Cuarto domingo del Tiempo Ordinario
CEC 459, 520-521:
Jesús, modelo de las Bienaventuranzas para todos nosotros
CEC 1716-1724: la
vocación a las Bienaventuranzas
CEC 64, 716: los
pobres, los humildes y los “últimos” traen la esperanza del Mesías
CEC 459, 520-521:
Jesús, modelo de las Bienaventuranzas para todos nosotros
459 El Verbo se encarnó para ser nuestro modelo de santidad: "Tomad sobre
vosotros mi yugo, y aprended de mí ... "(Mt 11, 29). "Yo soy el Camino, la Verdad y la Vida.

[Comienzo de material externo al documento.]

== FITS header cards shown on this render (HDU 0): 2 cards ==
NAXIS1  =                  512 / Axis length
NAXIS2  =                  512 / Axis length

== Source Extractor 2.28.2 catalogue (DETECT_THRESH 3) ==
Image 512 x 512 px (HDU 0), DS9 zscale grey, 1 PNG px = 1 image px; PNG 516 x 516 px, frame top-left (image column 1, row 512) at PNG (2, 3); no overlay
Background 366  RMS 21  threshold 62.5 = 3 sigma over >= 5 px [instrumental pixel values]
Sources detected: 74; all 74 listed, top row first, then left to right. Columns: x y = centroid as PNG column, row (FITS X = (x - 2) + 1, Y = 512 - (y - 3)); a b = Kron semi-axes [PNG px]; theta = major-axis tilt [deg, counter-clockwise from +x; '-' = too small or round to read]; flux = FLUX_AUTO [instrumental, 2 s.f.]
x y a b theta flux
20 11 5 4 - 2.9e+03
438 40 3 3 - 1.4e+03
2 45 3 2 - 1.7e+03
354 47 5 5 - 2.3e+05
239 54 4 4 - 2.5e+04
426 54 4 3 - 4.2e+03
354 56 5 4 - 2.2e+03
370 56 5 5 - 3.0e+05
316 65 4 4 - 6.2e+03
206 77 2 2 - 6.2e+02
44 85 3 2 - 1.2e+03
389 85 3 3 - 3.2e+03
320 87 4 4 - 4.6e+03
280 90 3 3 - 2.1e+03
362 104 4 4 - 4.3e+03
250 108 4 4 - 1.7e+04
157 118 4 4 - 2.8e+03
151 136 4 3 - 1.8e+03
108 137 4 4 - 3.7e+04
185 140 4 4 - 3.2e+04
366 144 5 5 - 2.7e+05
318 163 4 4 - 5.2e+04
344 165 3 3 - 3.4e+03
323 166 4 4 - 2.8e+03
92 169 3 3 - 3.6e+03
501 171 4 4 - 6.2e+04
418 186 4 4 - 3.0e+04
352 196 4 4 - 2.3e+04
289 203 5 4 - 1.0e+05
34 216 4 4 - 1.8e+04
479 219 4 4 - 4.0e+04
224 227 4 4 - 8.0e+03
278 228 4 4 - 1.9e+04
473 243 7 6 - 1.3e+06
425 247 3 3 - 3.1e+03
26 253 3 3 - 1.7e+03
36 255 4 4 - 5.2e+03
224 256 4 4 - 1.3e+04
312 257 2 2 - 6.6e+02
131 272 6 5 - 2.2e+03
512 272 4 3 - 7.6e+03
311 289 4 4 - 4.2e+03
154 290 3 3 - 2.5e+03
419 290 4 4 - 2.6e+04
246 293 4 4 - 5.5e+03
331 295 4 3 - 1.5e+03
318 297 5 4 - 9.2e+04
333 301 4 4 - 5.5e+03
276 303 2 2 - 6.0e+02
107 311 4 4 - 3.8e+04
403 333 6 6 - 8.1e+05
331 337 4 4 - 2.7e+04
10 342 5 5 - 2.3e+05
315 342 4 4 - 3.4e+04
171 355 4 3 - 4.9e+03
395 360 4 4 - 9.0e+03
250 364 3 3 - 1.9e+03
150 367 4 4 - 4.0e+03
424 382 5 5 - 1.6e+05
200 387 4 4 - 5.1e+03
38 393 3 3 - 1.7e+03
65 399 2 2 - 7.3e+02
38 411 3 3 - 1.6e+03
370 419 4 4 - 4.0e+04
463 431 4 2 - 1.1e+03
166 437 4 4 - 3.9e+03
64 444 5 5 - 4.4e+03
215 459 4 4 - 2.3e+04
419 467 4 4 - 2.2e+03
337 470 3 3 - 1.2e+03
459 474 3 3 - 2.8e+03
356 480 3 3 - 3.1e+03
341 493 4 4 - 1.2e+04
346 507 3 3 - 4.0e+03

Nadie va al Padre sino por mí" (Jn 14, 6). Y el Padre, en el monte de la Transfiguración,
ordena: "Escuchadle" (Mc 9, 7;cf. Dt 6, 4-5). Él es, en efecto, el modelo de las
bienaventuranzas y la norma de la Ley nueva: "Amaos los unos a los otros
como yo os he amado" (Jn 15, 12). Este amor tiene como consecuencia la ofrenda
efectiva de sí mismo (cf. Mc 8, 34).
520 Durante toda
su vida, Jesús se muestra como nuestro modelo (cf. Rm 15,5; Flp 2,
5): Él es el "hombre perfecto" (GS 38) que nos invita a ser sus
discípulos y a seguirle: con su anonadamiento, nos ha dado un ejemplo que
imitar (cf. Jn 13, 15); con su oración atrae a la oración
(cf. Lc 11, 1); con su pobreza, llama a aceptar libremente la
privación y las persecuciones (cf. Mt 5, 11-12).
521 Todo lo que
Cristo vivió hace que podamos vivirlo en Él y que Él lo viva
en nosotros. "El Hijo de Dios con su encarnación se ha unido en cierto
modo con todo hombre"(GS 22, 2). Estamos llamados a no ser más que
una sola cosa con Él; nos hace comulgar, en cuanto miembros de su Cuerpo, en lo
que Él vivió en su carne por nosotros y como modelo nuestro:
«Debemos continuar y
cumplir en nosotros los estados y misterios de Jesús, y pedirle con frecuencia
que los realice y lleve a plenitud en nosotros y en toda su Iglesia [...]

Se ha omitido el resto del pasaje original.